**ACTIVITY**
In the entries that follow, the lines from the one with "M1590,657H1598L1597,690L1588,691Z" through the one with "M7,507L45,591L69,630L81,632L117,625" are the ones to write out, exactly and with both ends included. Nothing else should appear.

**RECORDS SHOWN**
------------

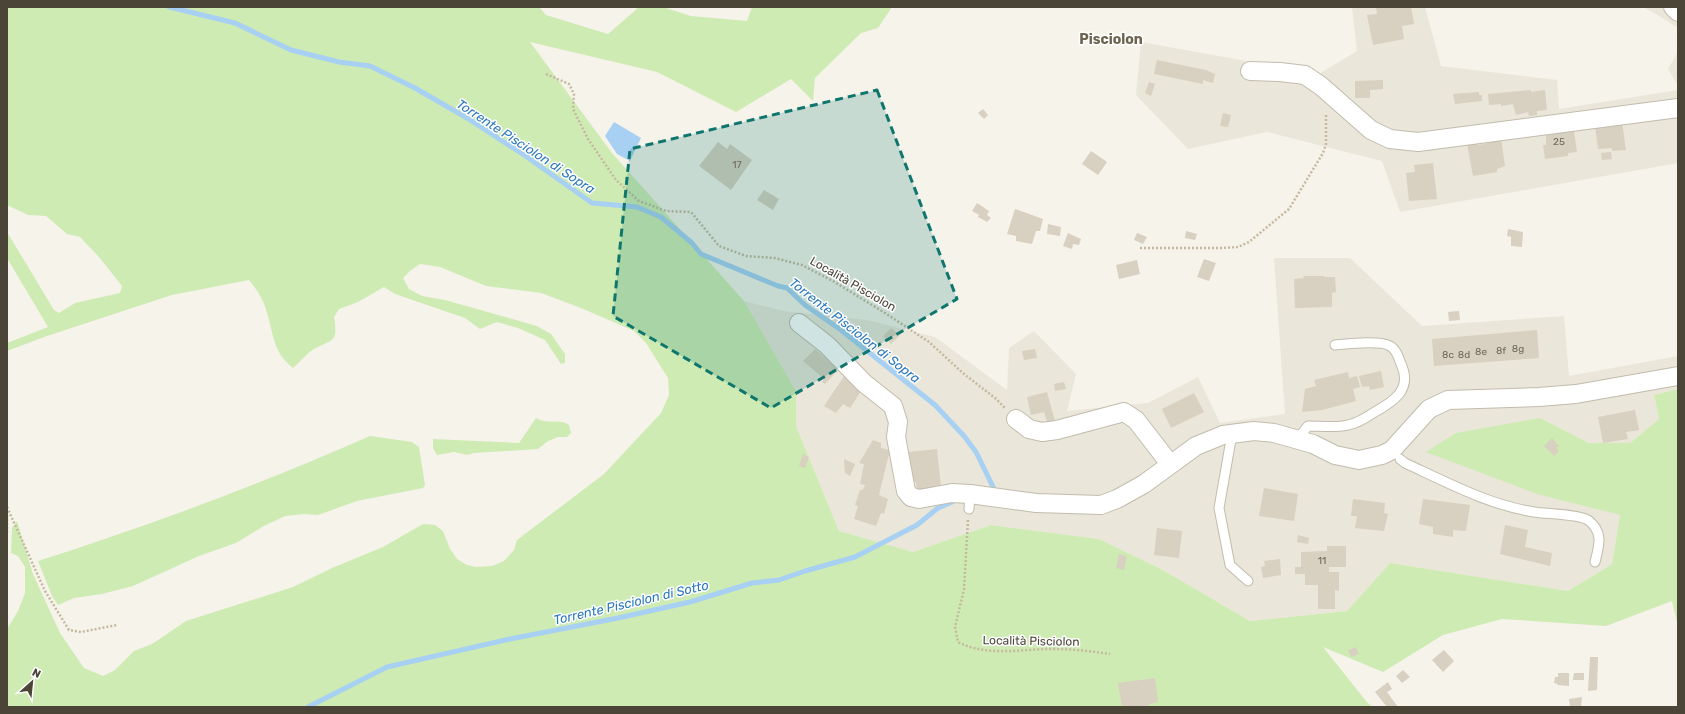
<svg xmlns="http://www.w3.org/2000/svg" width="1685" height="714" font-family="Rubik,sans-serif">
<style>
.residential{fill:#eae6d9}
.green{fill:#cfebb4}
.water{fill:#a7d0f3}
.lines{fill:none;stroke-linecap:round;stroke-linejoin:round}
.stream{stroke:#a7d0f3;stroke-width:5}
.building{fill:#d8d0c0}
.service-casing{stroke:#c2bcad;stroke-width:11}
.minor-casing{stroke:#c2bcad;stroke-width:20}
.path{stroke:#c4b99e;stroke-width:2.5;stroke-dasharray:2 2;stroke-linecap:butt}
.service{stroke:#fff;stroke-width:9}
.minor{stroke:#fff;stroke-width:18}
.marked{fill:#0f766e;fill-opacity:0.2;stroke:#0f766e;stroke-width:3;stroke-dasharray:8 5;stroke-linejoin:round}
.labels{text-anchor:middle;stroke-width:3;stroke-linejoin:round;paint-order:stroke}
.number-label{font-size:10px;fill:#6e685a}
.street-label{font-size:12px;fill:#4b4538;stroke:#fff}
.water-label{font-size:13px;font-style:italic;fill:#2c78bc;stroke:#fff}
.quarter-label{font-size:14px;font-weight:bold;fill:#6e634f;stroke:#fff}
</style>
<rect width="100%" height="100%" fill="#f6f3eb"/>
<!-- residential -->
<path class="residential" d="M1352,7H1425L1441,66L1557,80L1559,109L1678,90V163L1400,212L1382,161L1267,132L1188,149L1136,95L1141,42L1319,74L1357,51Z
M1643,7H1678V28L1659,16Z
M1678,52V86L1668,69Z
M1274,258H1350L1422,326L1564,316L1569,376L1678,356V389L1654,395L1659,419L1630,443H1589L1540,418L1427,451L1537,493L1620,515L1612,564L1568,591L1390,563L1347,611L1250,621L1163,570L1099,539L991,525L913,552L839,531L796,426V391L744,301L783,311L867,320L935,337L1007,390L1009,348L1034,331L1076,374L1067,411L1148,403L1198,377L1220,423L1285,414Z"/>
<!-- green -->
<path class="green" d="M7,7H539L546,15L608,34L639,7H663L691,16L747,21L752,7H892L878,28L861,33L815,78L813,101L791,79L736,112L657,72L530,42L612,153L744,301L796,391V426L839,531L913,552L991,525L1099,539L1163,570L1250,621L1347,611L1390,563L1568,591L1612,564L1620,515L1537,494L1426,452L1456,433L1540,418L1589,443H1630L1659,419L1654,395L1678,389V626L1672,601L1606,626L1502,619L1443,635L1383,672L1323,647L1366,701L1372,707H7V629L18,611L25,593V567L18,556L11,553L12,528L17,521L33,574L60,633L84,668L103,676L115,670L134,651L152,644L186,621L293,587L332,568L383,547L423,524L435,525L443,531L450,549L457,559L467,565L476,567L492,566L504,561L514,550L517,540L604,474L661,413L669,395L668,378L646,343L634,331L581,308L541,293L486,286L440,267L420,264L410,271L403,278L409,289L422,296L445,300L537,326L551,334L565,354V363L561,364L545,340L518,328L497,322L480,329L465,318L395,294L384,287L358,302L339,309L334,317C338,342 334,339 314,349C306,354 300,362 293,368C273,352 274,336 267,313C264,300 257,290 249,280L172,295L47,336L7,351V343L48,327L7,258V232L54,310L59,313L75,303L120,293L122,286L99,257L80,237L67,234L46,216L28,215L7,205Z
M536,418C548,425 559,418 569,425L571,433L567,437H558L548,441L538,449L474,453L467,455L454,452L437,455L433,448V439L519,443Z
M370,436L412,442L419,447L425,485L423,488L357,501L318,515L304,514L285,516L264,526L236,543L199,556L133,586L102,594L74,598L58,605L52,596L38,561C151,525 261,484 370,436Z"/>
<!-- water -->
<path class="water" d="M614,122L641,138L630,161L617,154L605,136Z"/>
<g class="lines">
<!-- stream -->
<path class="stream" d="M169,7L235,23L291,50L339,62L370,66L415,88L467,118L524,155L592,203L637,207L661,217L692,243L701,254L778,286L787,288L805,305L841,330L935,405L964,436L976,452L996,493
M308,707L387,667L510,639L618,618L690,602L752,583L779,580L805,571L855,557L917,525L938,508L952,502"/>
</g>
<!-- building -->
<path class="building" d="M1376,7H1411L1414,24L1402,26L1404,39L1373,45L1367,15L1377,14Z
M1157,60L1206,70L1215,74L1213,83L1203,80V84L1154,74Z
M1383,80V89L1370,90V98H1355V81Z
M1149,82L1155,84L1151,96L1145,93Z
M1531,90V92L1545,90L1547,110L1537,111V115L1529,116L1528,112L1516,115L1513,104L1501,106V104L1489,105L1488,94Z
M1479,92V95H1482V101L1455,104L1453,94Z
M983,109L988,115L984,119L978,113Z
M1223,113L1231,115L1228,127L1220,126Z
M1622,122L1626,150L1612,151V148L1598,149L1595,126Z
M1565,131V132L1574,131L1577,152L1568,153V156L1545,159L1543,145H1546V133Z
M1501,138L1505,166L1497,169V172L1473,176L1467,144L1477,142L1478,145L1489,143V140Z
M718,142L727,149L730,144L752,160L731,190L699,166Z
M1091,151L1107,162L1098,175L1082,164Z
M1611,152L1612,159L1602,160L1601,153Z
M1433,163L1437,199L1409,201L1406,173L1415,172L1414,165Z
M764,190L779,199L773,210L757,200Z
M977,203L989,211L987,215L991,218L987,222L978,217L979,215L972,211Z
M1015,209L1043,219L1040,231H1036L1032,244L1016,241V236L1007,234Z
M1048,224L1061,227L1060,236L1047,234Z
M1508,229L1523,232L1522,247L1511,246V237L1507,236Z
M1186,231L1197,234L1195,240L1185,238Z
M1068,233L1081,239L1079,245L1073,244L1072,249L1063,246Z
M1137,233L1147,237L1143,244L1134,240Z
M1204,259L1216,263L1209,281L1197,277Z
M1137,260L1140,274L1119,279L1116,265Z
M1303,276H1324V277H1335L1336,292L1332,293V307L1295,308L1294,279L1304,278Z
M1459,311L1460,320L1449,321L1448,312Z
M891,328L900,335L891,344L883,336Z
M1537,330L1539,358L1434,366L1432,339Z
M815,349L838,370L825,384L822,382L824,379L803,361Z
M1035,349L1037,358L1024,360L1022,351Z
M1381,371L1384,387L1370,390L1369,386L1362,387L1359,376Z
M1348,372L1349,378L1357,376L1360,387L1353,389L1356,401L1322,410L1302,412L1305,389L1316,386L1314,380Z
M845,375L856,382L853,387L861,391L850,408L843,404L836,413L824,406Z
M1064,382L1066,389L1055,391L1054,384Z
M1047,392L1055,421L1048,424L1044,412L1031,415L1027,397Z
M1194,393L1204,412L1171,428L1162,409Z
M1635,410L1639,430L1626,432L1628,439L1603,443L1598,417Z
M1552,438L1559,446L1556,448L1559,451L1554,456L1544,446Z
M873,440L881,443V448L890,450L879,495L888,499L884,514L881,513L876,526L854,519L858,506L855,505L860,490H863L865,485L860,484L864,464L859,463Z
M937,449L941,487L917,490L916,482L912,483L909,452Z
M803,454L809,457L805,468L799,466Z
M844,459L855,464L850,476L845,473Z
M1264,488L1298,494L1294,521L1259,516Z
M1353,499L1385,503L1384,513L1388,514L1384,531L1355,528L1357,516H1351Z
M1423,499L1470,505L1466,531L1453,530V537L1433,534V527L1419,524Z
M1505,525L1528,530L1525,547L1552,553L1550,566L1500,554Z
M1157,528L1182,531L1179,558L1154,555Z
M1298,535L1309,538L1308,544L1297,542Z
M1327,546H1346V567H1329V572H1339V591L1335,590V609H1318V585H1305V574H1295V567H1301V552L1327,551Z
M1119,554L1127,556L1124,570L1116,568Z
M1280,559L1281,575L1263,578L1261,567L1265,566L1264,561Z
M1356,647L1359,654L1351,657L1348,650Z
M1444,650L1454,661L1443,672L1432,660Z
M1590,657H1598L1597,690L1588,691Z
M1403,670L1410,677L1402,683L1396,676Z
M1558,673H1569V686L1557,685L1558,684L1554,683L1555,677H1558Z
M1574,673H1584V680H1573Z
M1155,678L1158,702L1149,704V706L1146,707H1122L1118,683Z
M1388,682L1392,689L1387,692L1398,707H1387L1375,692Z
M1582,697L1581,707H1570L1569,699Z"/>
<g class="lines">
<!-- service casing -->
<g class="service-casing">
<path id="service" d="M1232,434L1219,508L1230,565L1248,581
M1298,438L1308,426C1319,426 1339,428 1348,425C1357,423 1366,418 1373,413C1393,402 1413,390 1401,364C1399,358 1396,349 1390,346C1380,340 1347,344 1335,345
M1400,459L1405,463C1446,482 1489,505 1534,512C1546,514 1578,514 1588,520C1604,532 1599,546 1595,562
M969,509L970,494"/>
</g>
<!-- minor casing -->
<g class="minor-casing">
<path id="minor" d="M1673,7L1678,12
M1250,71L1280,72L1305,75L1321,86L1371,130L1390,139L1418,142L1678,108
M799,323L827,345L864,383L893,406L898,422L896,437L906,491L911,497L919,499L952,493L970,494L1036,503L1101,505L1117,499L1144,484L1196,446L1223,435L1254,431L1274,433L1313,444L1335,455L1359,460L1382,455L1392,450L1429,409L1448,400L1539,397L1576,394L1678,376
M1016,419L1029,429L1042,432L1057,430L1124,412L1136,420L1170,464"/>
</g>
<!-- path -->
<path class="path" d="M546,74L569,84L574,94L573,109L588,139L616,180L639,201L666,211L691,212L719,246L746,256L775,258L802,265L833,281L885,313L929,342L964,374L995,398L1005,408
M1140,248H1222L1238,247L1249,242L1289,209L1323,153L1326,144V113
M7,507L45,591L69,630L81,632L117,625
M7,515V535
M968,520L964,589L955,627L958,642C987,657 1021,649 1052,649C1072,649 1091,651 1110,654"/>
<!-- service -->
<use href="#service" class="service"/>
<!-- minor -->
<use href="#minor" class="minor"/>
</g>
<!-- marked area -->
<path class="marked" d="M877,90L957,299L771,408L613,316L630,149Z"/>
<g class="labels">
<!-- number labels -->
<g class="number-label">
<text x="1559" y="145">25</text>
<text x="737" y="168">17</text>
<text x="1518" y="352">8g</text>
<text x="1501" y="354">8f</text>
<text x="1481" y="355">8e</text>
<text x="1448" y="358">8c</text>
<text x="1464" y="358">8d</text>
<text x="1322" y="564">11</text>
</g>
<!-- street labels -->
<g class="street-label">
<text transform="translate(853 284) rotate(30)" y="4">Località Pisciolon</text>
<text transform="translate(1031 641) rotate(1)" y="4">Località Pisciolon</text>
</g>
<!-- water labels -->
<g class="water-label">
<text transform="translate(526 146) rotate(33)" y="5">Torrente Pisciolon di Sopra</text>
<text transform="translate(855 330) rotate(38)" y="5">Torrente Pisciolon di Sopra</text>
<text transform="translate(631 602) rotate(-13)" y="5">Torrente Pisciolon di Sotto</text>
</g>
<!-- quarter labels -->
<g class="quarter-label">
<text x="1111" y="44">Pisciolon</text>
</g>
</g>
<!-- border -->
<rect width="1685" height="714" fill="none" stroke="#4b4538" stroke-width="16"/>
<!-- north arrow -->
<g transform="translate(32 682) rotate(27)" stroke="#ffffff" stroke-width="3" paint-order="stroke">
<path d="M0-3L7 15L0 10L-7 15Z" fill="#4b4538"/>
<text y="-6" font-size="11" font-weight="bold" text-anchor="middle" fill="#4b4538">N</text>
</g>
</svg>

------------

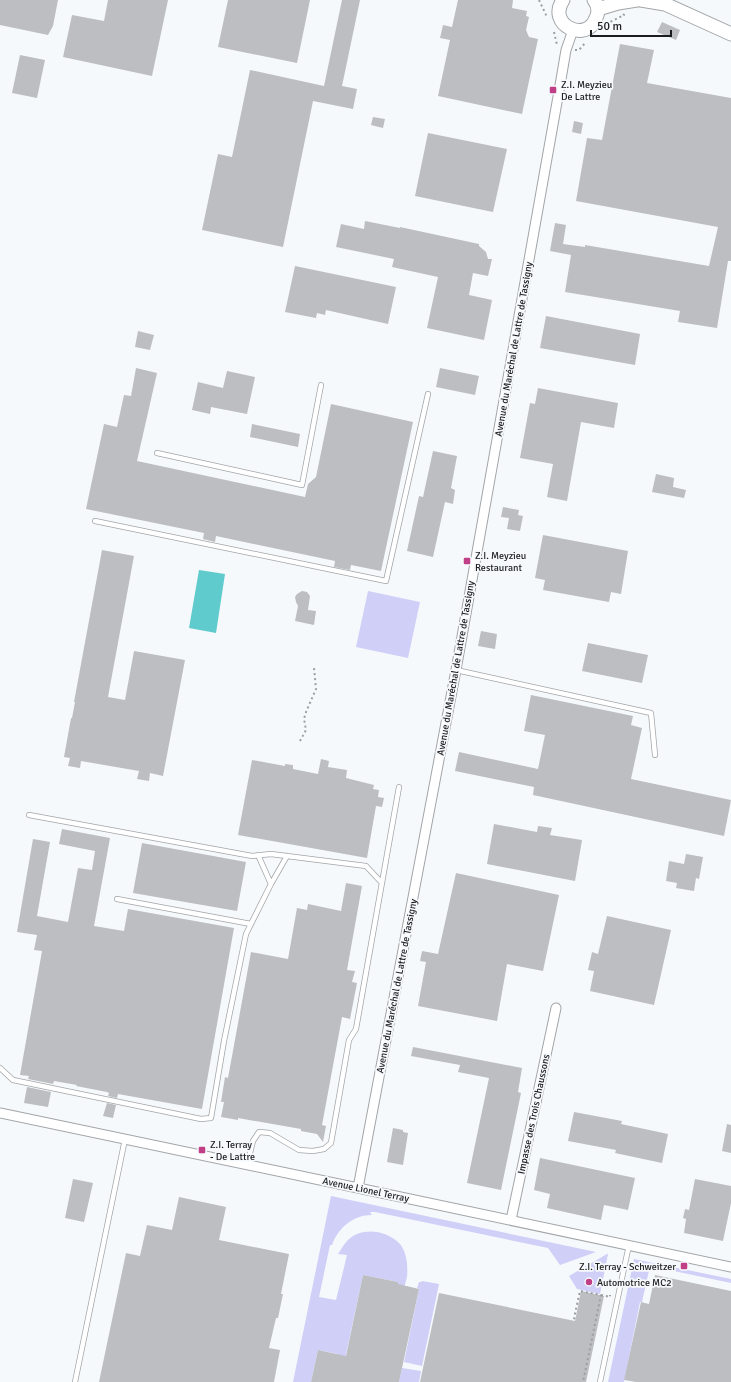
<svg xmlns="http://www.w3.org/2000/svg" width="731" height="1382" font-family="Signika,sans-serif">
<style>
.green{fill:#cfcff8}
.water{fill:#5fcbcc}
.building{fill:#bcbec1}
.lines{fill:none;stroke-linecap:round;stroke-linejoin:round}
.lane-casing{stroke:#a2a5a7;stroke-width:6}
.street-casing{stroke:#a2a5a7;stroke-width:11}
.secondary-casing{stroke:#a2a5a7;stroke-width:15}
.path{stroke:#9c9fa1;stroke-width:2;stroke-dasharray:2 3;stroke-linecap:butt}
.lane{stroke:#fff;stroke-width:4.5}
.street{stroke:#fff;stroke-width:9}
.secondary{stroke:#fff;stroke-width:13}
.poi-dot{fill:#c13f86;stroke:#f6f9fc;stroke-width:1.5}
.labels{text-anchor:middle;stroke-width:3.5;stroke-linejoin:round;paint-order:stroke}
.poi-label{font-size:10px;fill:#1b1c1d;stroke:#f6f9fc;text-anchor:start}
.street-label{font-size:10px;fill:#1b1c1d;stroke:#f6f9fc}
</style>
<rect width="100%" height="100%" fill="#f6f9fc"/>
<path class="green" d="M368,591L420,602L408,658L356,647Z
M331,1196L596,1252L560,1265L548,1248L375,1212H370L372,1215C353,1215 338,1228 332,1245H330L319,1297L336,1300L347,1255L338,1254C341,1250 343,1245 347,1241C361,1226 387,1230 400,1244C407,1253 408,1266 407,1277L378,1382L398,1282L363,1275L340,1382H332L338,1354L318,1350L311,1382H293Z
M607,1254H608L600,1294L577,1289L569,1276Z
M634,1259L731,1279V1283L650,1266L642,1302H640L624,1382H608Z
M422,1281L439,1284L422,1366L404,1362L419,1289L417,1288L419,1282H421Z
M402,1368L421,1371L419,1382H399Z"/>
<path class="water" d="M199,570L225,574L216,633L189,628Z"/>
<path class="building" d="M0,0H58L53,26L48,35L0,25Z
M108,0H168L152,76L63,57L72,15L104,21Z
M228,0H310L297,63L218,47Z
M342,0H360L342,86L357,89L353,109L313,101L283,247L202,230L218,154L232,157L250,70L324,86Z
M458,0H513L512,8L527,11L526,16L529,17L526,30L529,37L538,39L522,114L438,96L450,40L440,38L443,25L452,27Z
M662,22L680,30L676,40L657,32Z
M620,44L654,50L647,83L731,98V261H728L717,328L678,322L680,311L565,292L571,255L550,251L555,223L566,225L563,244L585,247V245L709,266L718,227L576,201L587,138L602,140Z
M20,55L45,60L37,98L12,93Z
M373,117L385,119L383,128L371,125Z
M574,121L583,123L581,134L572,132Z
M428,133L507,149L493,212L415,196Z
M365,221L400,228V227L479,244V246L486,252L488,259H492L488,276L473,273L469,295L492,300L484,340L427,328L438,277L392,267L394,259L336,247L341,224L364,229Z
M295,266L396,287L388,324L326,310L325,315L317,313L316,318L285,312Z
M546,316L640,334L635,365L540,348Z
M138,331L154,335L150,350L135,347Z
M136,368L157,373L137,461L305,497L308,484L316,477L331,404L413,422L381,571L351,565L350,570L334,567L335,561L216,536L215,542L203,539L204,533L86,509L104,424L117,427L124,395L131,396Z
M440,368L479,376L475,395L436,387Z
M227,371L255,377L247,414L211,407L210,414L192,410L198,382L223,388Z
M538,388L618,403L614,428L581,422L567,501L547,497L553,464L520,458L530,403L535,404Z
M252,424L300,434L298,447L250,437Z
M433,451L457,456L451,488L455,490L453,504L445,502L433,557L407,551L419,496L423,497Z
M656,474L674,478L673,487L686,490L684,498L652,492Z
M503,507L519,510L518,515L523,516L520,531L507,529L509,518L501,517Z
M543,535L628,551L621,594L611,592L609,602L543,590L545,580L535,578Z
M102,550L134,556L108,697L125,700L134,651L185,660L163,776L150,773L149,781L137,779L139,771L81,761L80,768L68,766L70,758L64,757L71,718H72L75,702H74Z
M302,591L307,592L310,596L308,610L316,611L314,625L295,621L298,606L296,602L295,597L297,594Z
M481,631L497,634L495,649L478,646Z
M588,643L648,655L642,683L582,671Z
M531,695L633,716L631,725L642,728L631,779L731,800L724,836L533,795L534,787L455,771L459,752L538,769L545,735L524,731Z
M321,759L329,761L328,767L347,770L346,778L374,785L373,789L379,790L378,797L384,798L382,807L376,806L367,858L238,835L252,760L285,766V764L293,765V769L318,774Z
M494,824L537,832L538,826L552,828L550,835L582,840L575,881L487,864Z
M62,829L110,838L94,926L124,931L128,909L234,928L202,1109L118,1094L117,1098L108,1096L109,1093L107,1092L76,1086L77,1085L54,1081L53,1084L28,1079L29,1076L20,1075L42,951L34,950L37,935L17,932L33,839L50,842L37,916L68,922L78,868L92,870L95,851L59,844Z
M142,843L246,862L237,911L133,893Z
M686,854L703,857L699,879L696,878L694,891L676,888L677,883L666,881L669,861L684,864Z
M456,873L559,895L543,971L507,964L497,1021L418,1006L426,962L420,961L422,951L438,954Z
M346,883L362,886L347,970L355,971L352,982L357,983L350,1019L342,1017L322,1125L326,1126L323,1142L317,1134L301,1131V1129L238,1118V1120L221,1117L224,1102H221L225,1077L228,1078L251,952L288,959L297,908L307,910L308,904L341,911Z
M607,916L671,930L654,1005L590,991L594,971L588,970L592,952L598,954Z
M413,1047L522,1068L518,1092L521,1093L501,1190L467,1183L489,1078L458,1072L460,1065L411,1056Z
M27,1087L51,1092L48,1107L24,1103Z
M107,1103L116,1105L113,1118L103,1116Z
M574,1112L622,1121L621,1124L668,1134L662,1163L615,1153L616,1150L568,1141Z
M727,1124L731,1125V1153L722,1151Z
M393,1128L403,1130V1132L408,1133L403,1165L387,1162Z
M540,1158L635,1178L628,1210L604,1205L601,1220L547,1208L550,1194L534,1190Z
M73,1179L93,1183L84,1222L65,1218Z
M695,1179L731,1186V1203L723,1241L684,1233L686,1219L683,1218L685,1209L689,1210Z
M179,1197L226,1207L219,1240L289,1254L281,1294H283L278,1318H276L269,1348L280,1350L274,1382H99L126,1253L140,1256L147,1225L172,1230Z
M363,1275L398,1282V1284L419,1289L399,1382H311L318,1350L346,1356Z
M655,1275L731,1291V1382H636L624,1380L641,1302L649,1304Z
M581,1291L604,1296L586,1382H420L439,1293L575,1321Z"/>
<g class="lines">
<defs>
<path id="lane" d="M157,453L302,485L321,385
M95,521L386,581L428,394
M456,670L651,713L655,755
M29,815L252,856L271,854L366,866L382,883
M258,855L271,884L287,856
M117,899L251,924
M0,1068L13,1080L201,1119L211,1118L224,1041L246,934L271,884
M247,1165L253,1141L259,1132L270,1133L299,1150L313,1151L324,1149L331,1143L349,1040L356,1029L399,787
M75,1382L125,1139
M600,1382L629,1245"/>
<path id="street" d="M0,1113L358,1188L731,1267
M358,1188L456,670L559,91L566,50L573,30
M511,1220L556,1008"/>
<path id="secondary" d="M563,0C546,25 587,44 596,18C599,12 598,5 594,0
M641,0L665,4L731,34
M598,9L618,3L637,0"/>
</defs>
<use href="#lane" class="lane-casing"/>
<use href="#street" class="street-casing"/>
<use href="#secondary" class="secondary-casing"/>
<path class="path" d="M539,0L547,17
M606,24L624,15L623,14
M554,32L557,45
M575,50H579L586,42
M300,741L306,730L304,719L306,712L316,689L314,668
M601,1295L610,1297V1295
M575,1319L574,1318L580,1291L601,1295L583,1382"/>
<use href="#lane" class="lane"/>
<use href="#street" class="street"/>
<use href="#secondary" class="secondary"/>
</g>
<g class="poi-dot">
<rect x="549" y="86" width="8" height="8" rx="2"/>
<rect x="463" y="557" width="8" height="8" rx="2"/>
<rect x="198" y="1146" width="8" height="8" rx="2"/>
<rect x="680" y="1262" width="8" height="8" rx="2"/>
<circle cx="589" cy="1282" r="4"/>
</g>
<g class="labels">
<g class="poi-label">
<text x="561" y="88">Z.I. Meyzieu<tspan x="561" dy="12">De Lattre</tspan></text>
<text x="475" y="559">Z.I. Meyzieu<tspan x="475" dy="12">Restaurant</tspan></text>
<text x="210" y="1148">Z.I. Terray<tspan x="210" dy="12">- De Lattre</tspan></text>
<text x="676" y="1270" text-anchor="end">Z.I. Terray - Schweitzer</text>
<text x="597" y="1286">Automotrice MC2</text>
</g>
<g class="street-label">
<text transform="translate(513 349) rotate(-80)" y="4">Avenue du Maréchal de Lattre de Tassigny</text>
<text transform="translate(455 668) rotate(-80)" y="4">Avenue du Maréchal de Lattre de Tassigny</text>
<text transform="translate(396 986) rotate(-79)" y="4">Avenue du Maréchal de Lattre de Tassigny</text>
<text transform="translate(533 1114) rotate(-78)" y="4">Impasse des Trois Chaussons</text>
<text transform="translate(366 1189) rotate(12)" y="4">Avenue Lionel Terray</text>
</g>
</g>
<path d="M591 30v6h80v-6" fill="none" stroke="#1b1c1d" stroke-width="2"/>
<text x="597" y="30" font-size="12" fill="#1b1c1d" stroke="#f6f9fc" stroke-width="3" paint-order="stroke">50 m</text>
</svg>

------------

**SOLVED EXERCISE**
M1590,657H1598L1597,690L1588,691Z
M1403,670L1410,677L1402,683L1396,676Z
M1558,673H1569V686L1557,685L1558,684L1554,683L1555,677H1558Z
M1574,673H1584V680H1573Z
M1155,678L1158,702L1149,704V706L1146,707H1122L1118,683Z
M1388,682L1392,689L1387,692L1398,707H1387L1375,692Z
M1582,697L1581,707H1570L1569,699Z"/>
<g class="lines">
<!-- service casing -->
<g class="service-casing">
<path id="service" d="M1232,434L1219,508L1230,565L1248,581
M1298,438L1308,426C1319,426 1339,428 1348,425C1357,423 1366,418 1373,413C1393,402 1413,390 1401,364C1399,358 1396,349 1390,346C1380,340 1347,344 1335,345
M1400,459L1405,463C1446,482 1489,505 1534,512C1546,514 1578,514 1588,520C1604,532 1599,546 1595,562
M969,509L970,494"/>
</g>
<!-- minor casing -->
<g class="minor-casing">
<path id="minor" d="M1673,7L1678,12
M1250,71L1280,72L1305,75L1321,86L1371,130L1390,139L1418,142L1678,108
M799,323L827,345L864,383L893,406L898,422L896,437L906,491L911,497L919,499L952,493L970,494L1036,503L1101,505L1117,499L1144,484L1196,446L1223,435L1254,431L1274,433L1313,444L1335,455L1359,460L1382,455L1392,450L1429,409L1448,400L1539,397L1576,394L1678,376
M1016,419L1029,429L1042,432L1057,430L1124,412L1136,420L1170,464"/>
</g>
<!-- path -->
<path class="path" d="M546,74L569,84L574,94L573,109L588,139L616,180L639,201L666,211L691,212L719,246L746,256L775,258L802,265L833,281L885,313L929,342L964,374L995,398L1005,408
M1140,248H1222L1238,247L1249,242L1289,209L1323,153L1326,144V113
M7,507L45,591L69,630L81,632L117,625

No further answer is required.